**QUOTED PASSAGE:**

New all-party committee to discuss referendum, independence with Baghdad

By Rudaw 11/1/2017
Members of the Kurdish security taking part in Kurdistan's Flag Day. Photo: Rudaw
Members of the Kurdish security taking part in Kurdistan's Flag Day. Photo: Rudaw
ERBIL, Kurdistan Region--The ruling Kurdistan Democratic Party (KDP) and the Patriotic Union of Kurdistan (PUK) have discussed the formation of a new committee that would be tasked with talking with Baghdad about Kurdish independence, a referendum, and Article 140 of the Iraqi constitution which concerns the so-called disputed areas. 
 
The two parties released a joint statement on Wednesday following a high-level meeting headed by KDP’s deputy leader Nechirvan Barzani and PUK’s first deputy leader Kosrat Rasul in Erbil. They are also the prime minister and deputy president of the Kurdistan Region, respectively.
 
The issue of the Kurdish parliament, which has been closed since October 2015, was also among the topics discussed.

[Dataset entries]

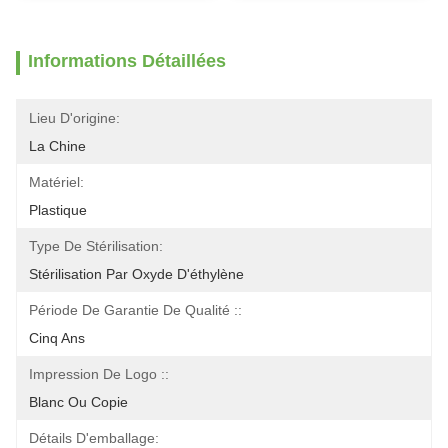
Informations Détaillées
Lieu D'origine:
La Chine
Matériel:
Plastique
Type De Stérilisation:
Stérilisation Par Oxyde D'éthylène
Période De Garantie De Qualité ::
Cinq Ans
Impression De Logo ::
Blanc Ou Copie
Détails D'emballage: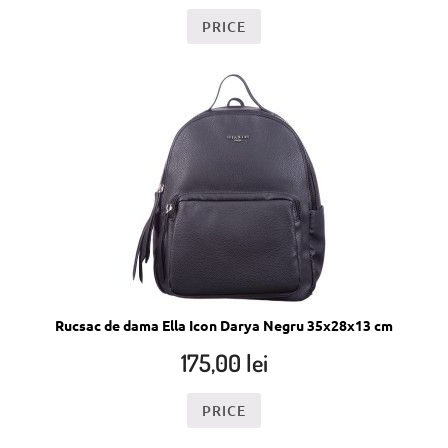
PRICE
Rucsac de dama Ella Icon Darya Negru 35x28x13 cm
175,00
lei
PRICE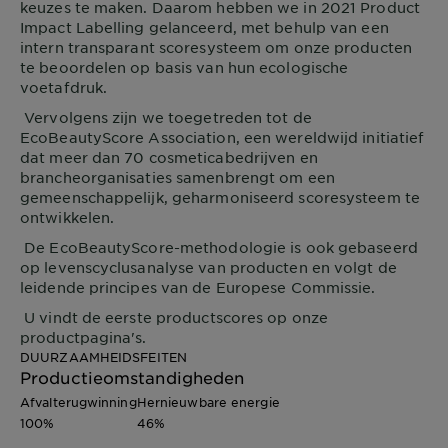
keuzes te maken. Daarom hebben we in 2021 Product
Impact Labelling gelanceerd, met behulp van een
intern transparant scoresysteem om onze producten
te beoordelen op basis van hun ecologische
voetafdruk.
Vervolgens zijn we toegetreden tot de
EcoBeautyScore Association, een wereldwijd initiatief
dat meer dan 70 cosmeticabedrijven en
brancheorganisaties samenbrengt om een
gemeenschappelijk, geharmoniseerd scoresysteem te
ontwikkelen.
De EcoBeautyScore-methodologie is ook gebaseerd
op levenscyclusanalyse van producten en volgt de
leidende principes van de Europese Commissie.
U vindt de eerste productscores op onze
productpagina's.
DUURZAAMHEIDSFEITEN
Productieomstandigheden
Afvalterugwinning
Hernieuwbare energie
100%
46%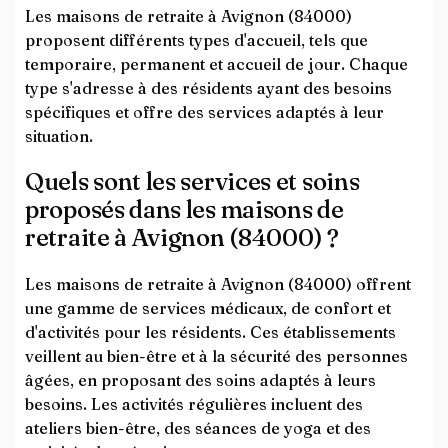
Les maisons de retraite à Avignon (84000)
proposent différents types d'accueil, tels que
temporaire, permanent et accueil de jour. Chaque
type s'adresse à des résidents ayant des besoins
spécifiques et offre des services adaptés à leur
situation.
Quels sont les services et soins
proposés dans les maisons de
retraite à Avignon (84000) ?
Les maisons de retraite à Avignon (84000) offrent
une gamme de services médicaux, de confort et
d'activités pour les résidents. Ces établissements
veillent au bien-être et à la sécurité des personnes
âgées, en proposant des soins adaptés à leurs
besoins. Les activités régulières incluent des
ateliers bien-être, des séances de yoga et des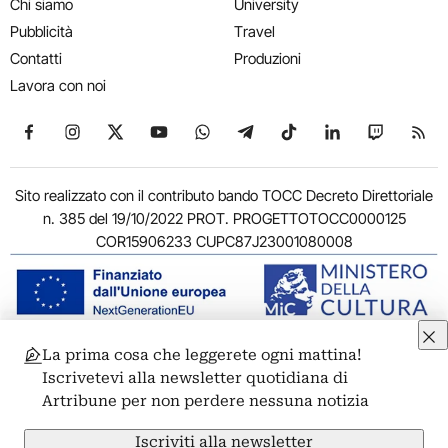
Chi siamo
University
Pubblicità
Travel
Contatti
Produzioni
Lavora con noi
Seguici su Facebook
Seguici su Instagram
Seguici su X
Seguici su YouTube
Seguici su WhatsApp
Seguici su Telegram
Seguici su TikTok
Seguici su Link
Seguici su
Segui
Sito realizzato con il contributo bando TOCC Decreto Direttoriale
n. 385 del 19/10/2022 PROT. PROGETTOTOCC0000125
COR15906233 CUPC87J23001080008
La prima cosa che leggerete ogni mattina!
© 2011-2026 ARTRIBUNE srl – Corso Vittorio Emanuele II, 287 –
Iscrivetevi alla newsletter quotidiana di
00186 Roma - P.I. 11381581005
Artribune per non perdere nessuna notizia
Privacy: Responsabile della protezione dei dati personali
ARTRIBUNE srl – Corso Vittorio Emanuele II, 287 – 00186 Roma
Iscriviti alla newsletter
---
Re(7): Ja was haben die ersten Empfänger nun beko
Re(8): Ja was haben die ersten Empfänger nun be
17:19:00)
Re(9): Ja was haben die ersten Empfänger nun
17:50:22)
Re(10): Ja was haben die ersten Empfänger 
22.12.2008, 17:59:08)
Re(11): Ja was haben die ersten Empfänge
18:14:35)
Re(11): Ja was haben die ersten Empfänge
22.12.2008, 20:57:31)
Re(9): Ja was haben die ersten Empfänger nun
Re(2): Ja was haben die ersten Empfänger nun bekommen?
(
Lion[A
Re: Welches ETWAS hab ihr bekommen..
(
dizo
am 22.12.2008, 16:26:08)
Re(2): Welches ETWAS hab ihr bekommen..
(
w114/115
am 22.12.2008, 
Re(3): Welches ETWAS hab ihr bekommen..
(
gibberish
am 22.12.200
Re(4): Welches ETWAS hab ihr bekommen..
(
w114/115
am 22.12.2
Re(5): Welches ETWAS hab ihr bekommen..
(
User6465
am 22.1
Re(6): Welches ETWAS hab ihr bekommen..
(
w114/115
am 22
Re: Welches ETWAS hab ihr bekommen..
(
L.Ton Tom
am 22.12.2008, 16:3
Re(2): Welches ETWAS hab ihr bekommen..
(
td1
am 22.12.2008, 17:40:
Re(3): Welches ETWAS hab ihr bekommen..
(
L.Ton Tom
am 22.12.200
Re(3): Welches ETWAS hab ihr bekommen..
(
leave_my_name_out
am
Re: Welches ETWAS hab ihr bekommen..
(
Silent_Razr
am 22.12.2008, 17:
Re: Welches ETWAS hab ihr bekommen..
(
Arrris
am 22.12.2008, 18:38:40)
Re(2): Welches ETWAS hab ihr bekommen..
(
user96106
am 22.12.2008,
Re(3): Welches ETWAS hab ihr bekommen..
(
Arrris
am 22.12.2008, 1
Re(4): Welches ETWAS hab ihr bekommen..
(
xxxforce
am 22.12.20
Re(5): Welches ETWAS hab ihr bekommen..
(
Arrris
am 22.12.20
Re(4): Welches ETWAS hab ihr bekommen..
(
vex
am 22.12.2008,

**ASSIGNMENT:**
Copy the part of the news report starting with "By Rudaw 11/1/2017" and going on through "Kurdistan Region, respectively.", word for word. You won't need the lines above for this.

**ANSWER BELOW:**
By Rudaw 11/1/2017
Members of the Kurdish security taking part in Kurdistan's Flag Day. Photo: Rudaw
Members of the Kurdish security taking part in Kurdistan's Flag Day. Photo: Rudaw
ERBIL, Kurdistan Region--The ruling Kurdistan Democratic Party (KDP) and the Patriotic Union of Kurdistan (PUK) have discussed the formation of a new committee that would be tasked with talking with Baghdad about Kurdish independence, a referendum, and Article 140 of the Iraqi constitution which concerns the so-called disputed areas. 
 
The two parties released a joint statement on Wednesday following a high-level meeting headed by KDP’s deputy leader Nechirvan Barzani and PUK’s first deputy leader Kosrat Rasul in Erbil. They are also the prime minister and deputy president of the Kurdistan Region, respectively.